A typical capacitance multiplier circuit which may be easily integrated is shown in FIG. 1. The intermediate node between the two resistances R1 and R2 constitutes the terminal of a "virtual" capacitor having a capacitance given by: EQU Cm=R1/R2 C
where C is the capacitance of a physically integrated capacitor.
In order to obtain a virtual capacitance of about 10 nF from a physical capacitance of about 100 pF, it is necessary to use two well matched integrated resistances having a ratio of resistance equal to about 100. Moreover, the smaller resistance (R2) should advantageously have a relatively small value because it determines the series resistance of the virtual capacitance which is obtained.
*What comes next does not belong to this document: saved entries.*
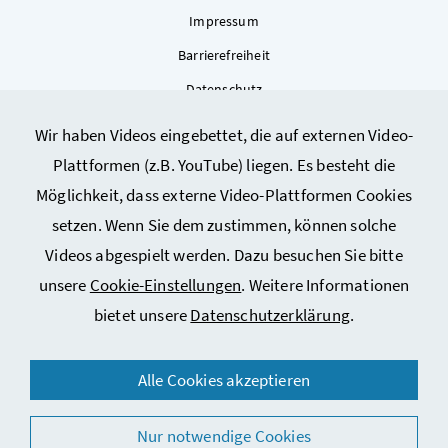
Impressum
Barrierefreiheit
Datenschutz
Kontakt
Wir haben Videos eingebettet, die auf externen Video-
Sitemap
Plattformen (z.B. YouTube) liegen. Es besteht die
Cookie-Einstellungen
Möglichkeit, dass externe Video-Plattformen Cookies
setzen. Wenn Sie dem zustimmen, können solche
Videos abgespielt werden. Dazu besuchen Sie bitte
unsere
Cookie-Einstellungen
. Weitere Informationen
bietet unsere
Datenschutzerklärung
.
© 2026 Bundesministerium für Arbeit, Soziales, Gesundheit,
Alle Cookies akzeptieren
Pflege und Konsumentenschutz
Nur notwendige Cookies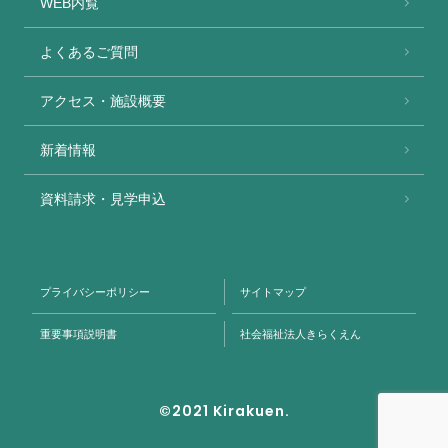
WEB内覧
よくあるご質問
アクセス・施設概要
新着情報
資料請求・見学申込
プライバシーポリシー
サイトマップ
重要事項説明書
社会福祉法人きらくえん
©2021 Kirakuen.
The realization of a pair of well matched integrated resistances which have a relatively large resistance ratio and which have low to moderate temperature coefficients is not a technically insurmountable problem, but the solution requires a large amount of surface area on a semiconductor substrate.
An alternative and more advantageous solution is provided by the present invention. One main object of the invention is to provide an improved capacitance multiplier circuit which utilizes two field effect transistors in place of the two resistances connected in series as shown in FIG. 1.
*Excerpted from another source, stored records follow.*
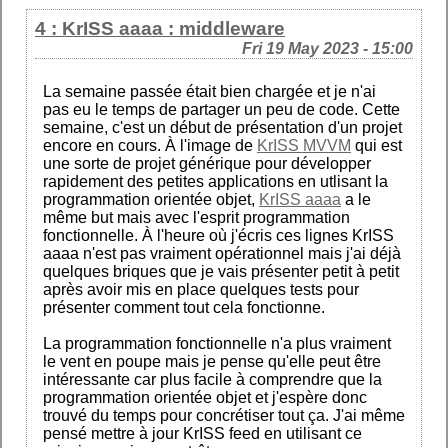
4 : KrISS aaaa : middleware
Fri 19 May 2023 - 15:00
La semaine passée était bien chargée et je n'ai
pas eu le temps de partager un peu de code. Cette
semaine, c'est un début de présentation d'un projet
encore en cours. À l'image de
KrISS MVVM
qui est
une sorte de projet générique pour développer
rapidement des petites applications en utlisant la
programmation orientée objet,
KrISS aaaa
a le
même but mais avec l'esprit programmation
fonctionnelle. À l'heure où j'écris ces lignes KrISS
aaaa n'est pas vraiment opérationnel mais j'ai déjà
quelques briques que je vais présenter petit à petit
après avoir mis en place quelques tests pour
présenter comment tout cela fonctionne.
La programmation fonctionnelle n'a plus vraiment
le vent en poupe mais je pense qu'elle peut être
intéressante car plus facile à comprendre que la
programmation orientée objet et j'espère donc
trouvé du temps pour concrétiser tout ça. J'ai même
pensé mettre à jour KrISS feed en utilisant ce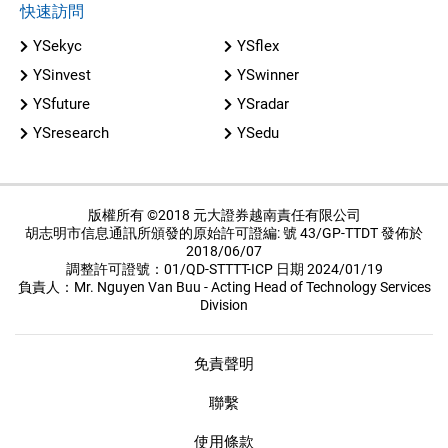
快速訪問
YSekyc
YSflex
YSinvest
YSwinner
YSfuture
YSradar
YSresearch
YSedu
版權所有 ©2018 元大證券越南責任有限公司
胡志明市信息通訊所頒發的原始許可證編: 號 43/GP-TTDT 發佈於
2018/06/07
調整許可證號：01/QD-STTTT-ICP 日期 2024/01/19
負責人：Mr. Nguyen Van Buu - Acting Head of Technology Services
Division
免責聲明
聯繫
使用條款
In the circuit of the invention, a given resistance ratio is functionally implemented by using the ratio between the ON-resistances (e.g. channel resistances) of the two field effect transistors. These transistors have dimensions, commonly indicated in terms of channel width (W) and channel length (L) as a ratio W/L, which is selected to obtain the desired ratio between the respective ON-resistances. The two field effect transistors are essentially used in a state of conduction, by suitably biasing a control gate of a latch transistor.
The advantages of the capacitance multiplier circuit of the invention are remarkable. It offers greater versatility of the circuit in comparison to known circuits using two integrated resistances. In many cases, the circuit of the invention as intended permits the saving of semiconductor area.
According to a preferred embodiment of the invention, the two field effect transistors each having a source region and a drain region separated by a channel region topped by a control gate structure are controlled by an applied biasing voltage. This permits implementation of an RC circuit utilizing an integrated resistance (R) and a capacitance (C). The virtual capacitance is produced by means of the multiplier circuit of the invention, which is intrinsically temperature-compensated. This is possible because the biasing voltage which is applied to the control gate of any one of the two transistors may be varied independently from the biasing voltage which is applied to the other transistor.
According to such a preferred embodiment, the capacitance multiplier circuit of the invention is provided with a biasing circuit having at least two output nodes which are connected to the control gate of the two field effect transistors. Each of the voltages which are produced on the output nodes of the biasing circuit may be generated according to a certain temperature-dependency law, for varying the ratio between the channel resistances of the two field effect transistors as a function of the temperature. This is done in order to compensate for the variation resistance caused by a variation of temperature.
In this way, a temperature independent integrated RC circuit may be implemented by using a capacitor having a multiplied virtual value.
Of course, for applications where such a temperature compensation is not necessary or required, the two field effect transistors may be biased with fixed voltages.